**What the task requires**
Copy the naming lines for each item below word for word, leaving out the pictures.

**Data section**
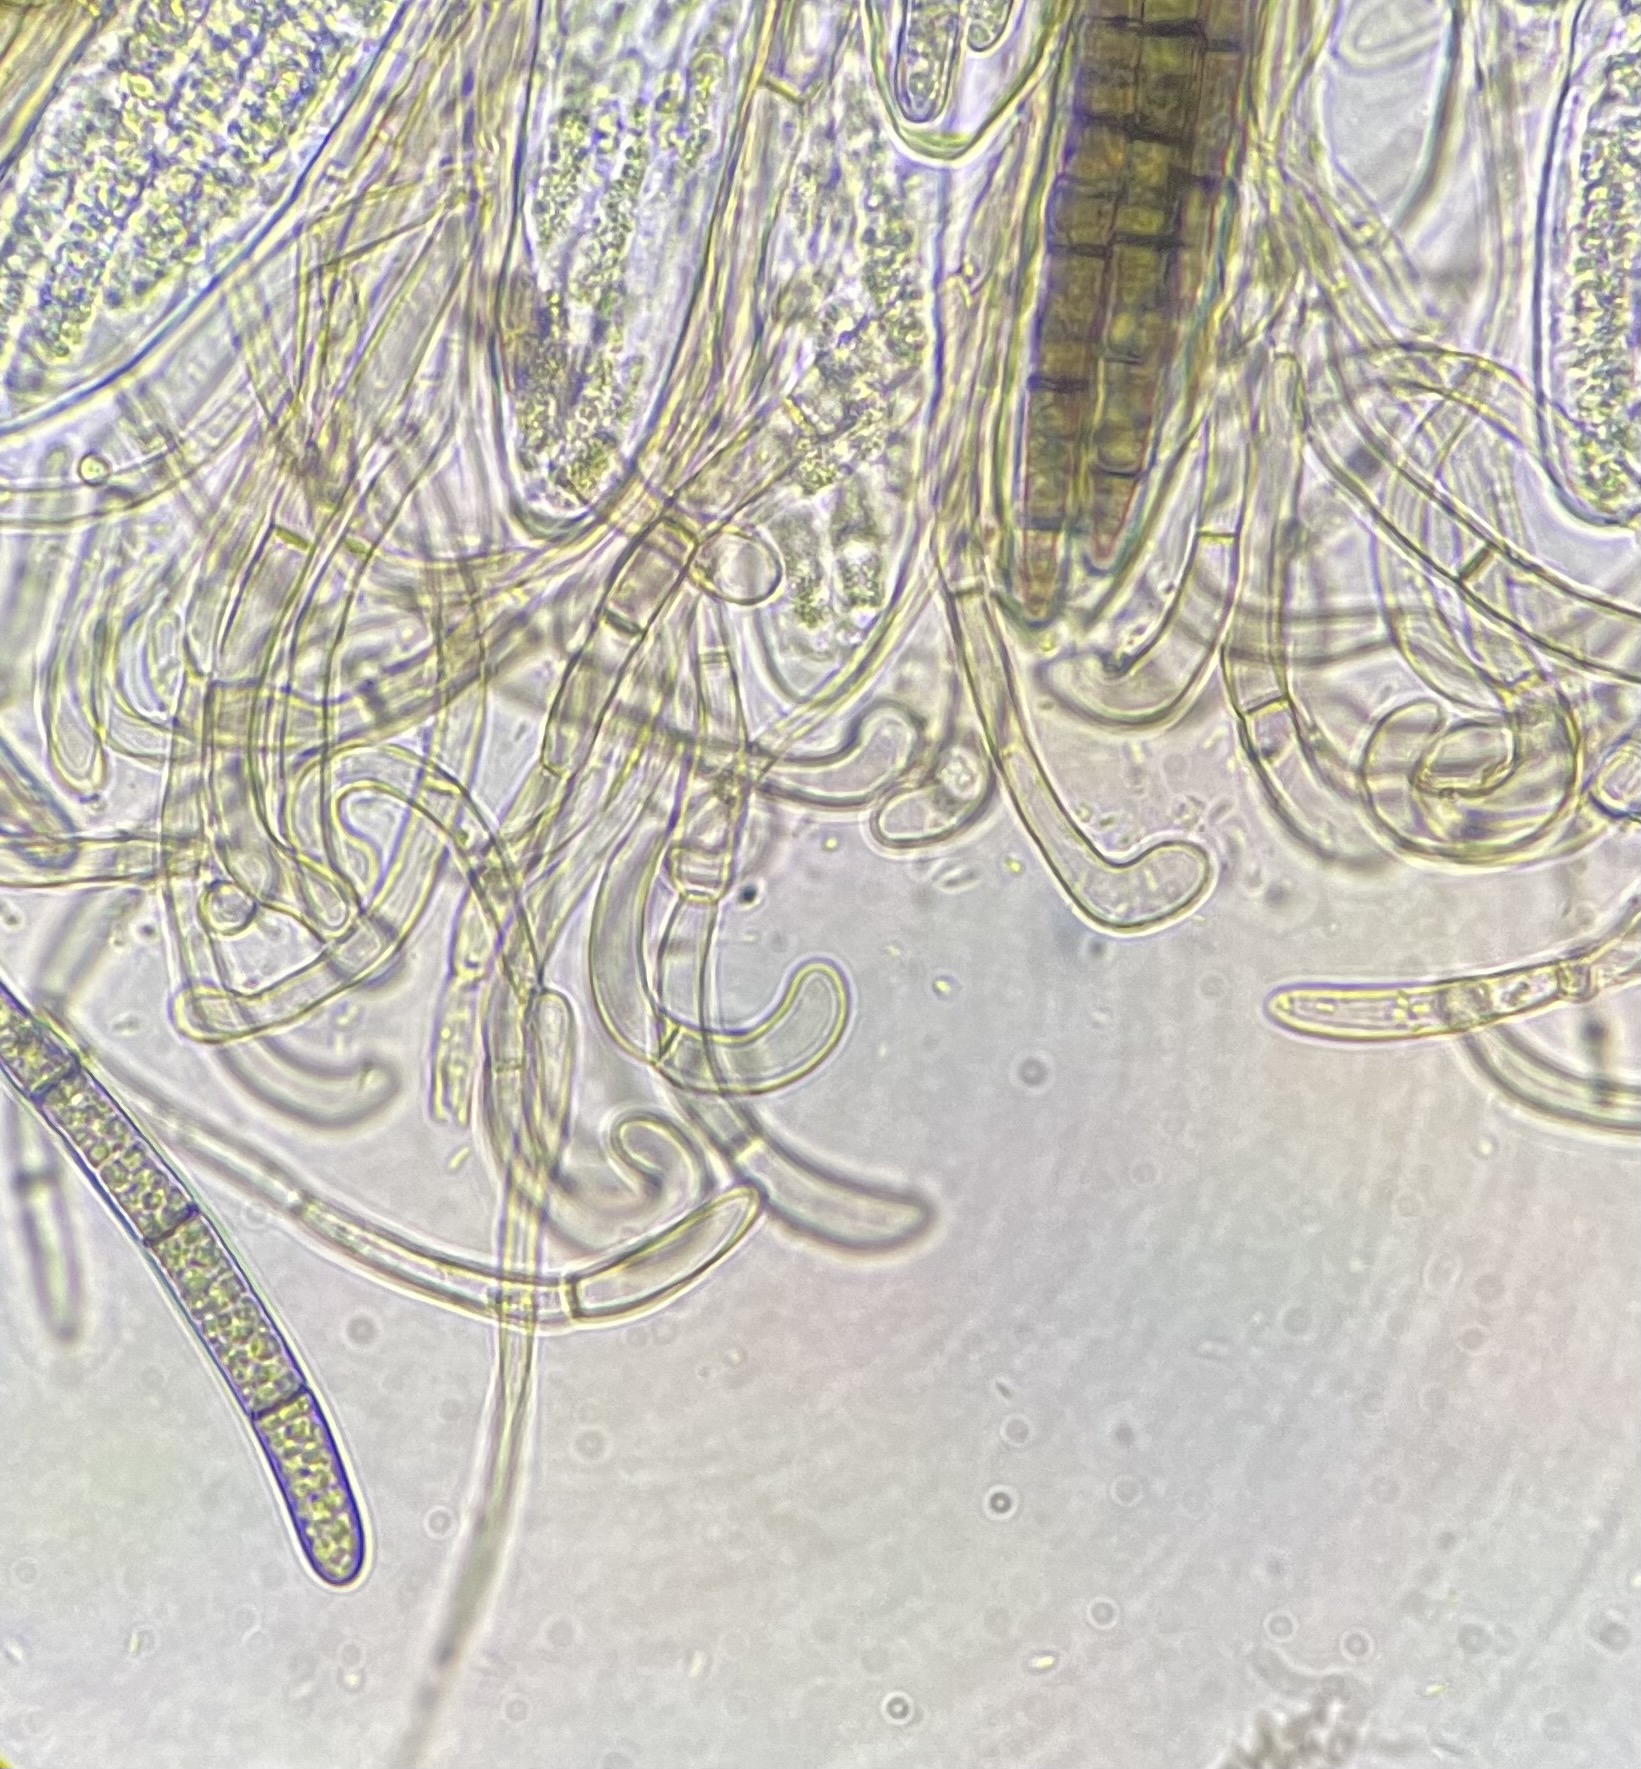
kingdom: Fungi
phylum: Ascomycota
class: Geoglossomycetes
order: Geoglossales
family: Geoglossaceae
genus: Geoglossum
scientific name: Geoglossum umbratile
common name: slank jordtunge
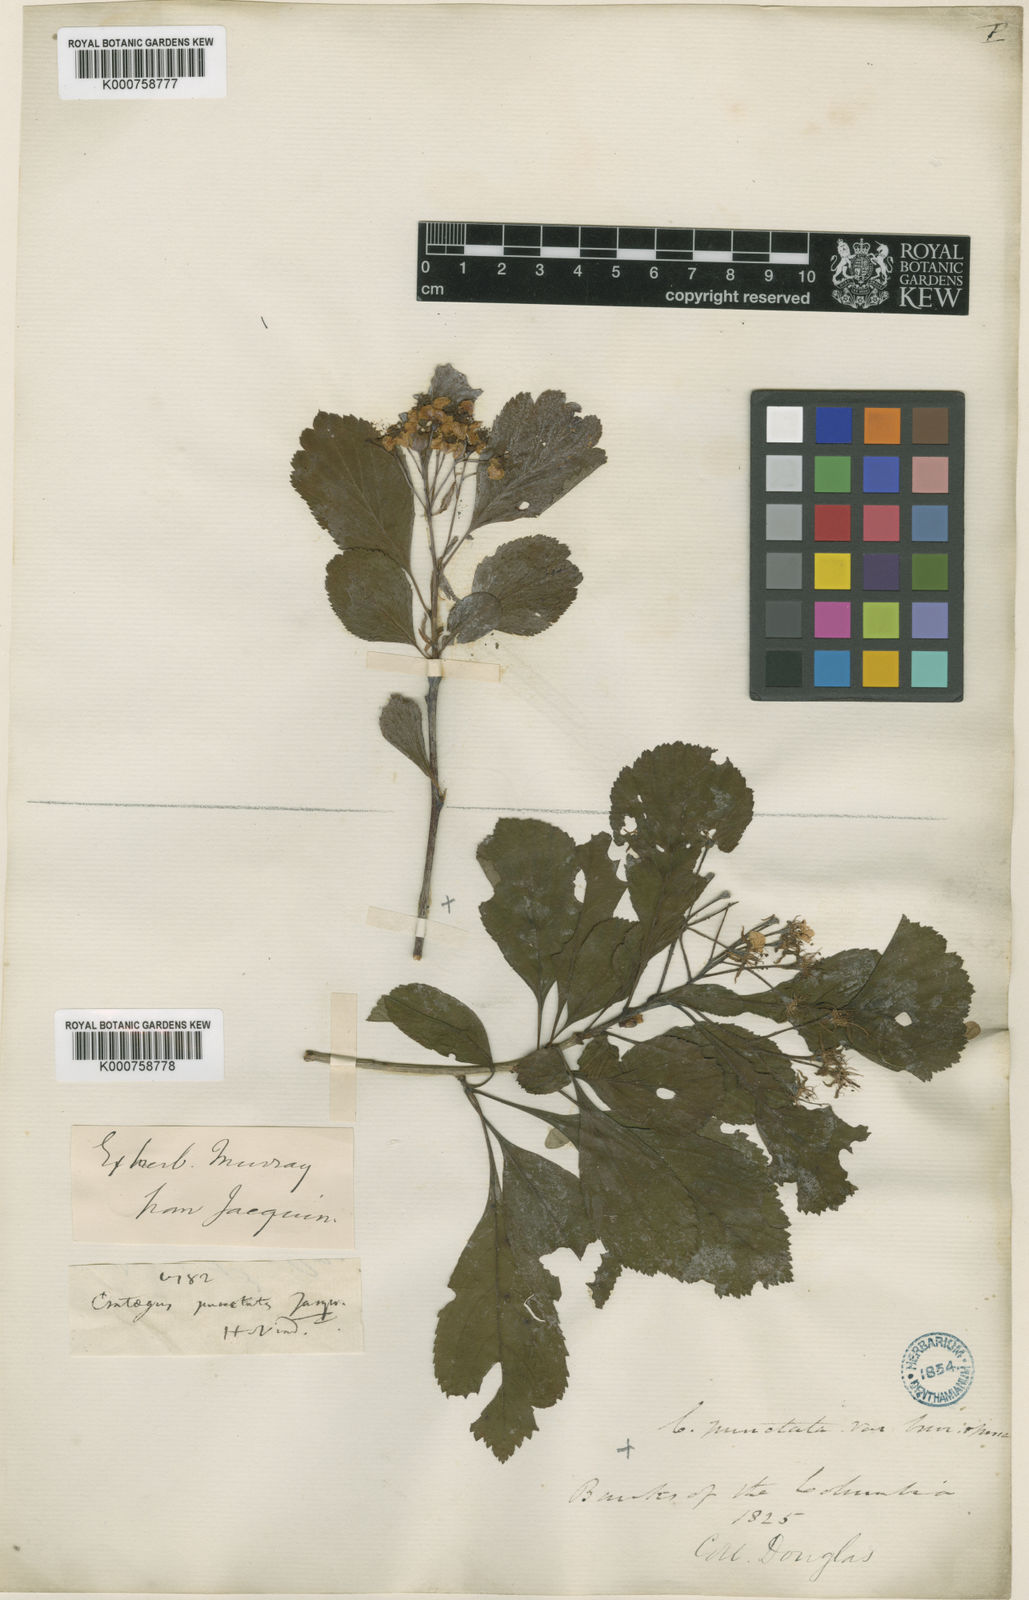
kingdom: Plantae
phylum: Tracheophyta
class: Magnoliopsida
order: Rosales
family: Rosaceae
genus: Crataegus
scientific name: Crataegus punctata
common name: Dotted hawthorn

**The answer**
kingdom: Fungi
phylum: Ascomycota
class: Geoglossomycetes
order: Geoglossales
family: Geoglossaceae
genus: Geoglossum
scientific name: Geoglossum umbratile
common name: slank jordtunge
kingdom: Plantae
phylum: Tracheophyta
class: Magnoliopsida
order: Rosales
family: Rosaceae
genus: Crataegus
scientific name: Crataegus punctata
common name: Dotted hawthorn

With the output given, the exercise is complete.